Thursday evening, Virginia’s Fairfax County School Board unanimously renamed W.T. Woodson High School. The new name, Carter G. Woodson High School, will be introduced in the 2023-2024 school year. At the time of its opening, the school was named after W.T. Woodson, a segregationist, according to Patch. It will now be named after Carter G. Woodson, who created Negro History Week, a precursor to Black History Month.
The Fairfax County School Board Chair Elaine Tholen said ahead of the final vote that the decision to select Woodson was made more accessible based on his contributions to the education field. The school was named after the former Fairfax County Superintendent Wilbert Tucker Woodson and opened in 1962.
“What I really love about this perfect symmetry is the fact that Carter G. Woodson, not only was he a professor, got his Ph.D. from Harvard, but he also was a school principal,” she said.
The process for renaming the school started after students and community members expressed concerns about the legacy of W.T. Woodson.
“The order to desegregate schools is highly improper and infringes on human rights. To force integration of schools is to force social mixing since attendance in public schools is usually compulsory. It takes advantage of the immaturity of children in that it tends to use it to force upon both parents and children social adjustments to which so many parents strongly object,” Woodson wrote in 1959 in response to the Brown v. Board of Education ruling.

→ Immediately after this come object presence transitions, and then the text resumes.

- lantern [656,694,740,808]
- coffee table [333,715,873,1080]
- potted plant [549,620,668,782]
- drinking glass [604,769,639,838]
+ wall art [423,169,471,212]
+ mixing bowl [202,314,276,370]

Due to the Fairfax County Public Schools system policy, they have already renamed two high schools initially named after Confederate officers. Abar Omeish, who oversaw the public engagement process and presented the renaming measure, said this helped the town reflect on its history and how it shares it with younger generations.

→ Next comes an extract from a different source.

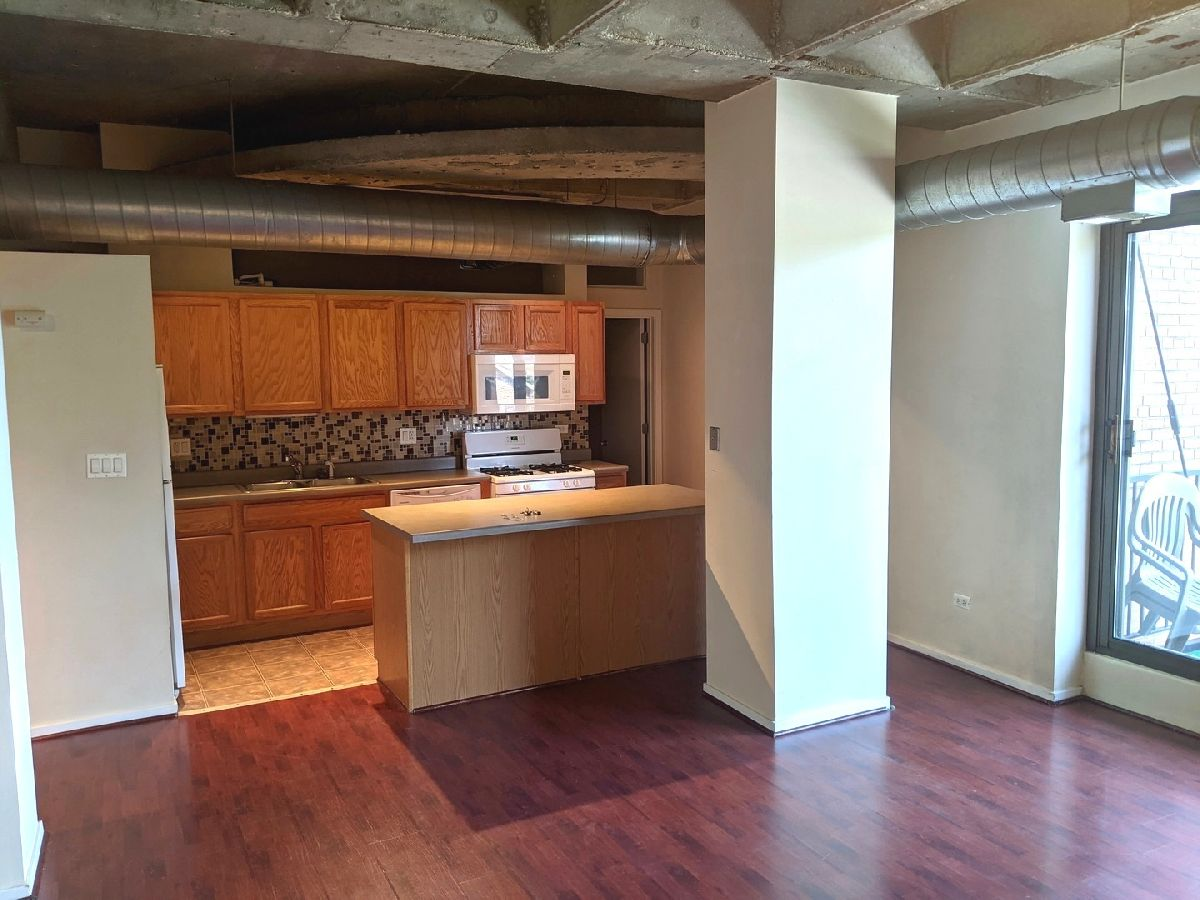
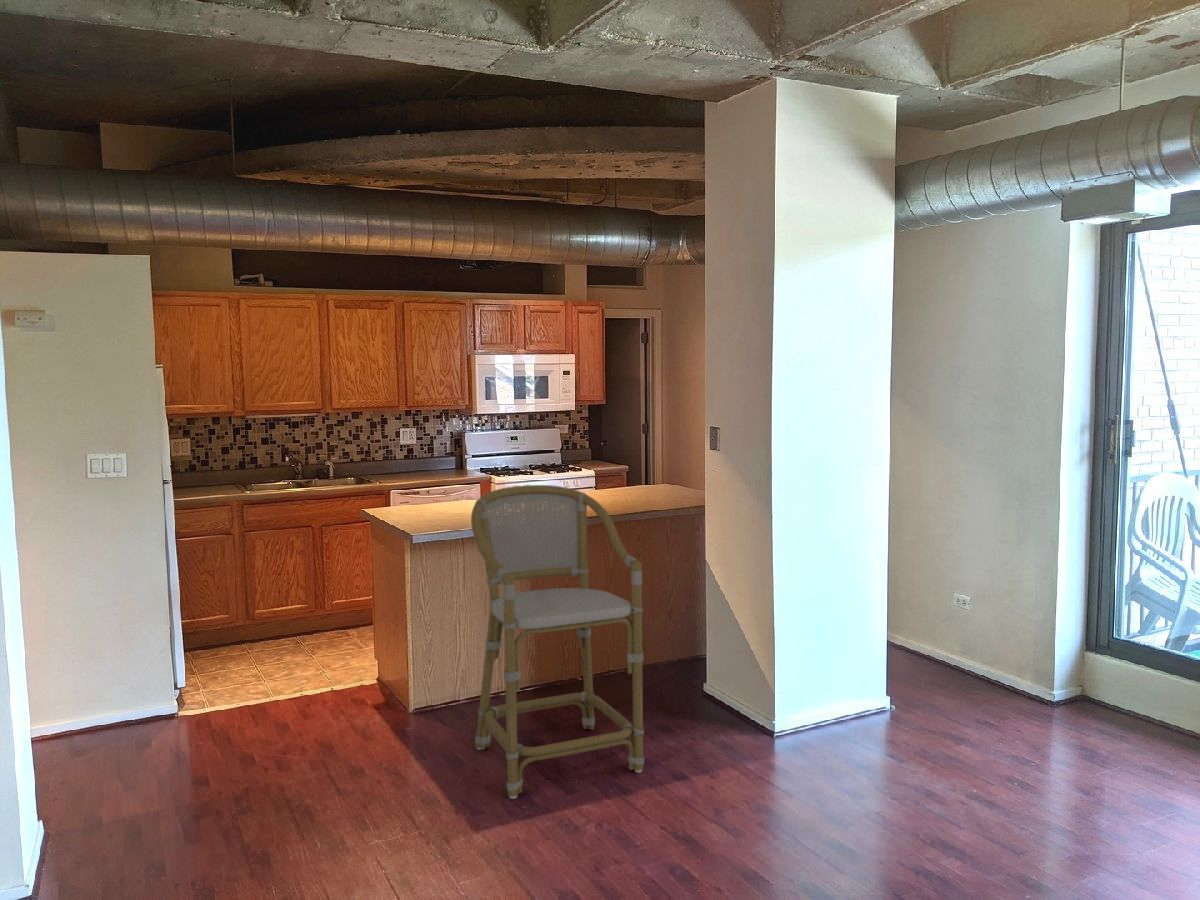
+ bar stool [470,484,645,800]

“Through multiple community meetings, public hearings, and online feedback forms, we have engaged in rich discussion and gained a deeper understanding about our shared history,” he said. “One of the things that screams the loudest to me in this story is not only that we have to turn the tide and correct what’s been wrong, but that complicity is not OK.”
“[W.T. Woodson] perhaps wasn’t Robert E. Lee or J.E.B. Stuart, but he was someone who enabled through his power and inaction, having that power, did the wrongs of our past. That makes us reflect. What are the many ways that we continue to be complicit as a system as individuals in various harms unfolding in our society?” he added.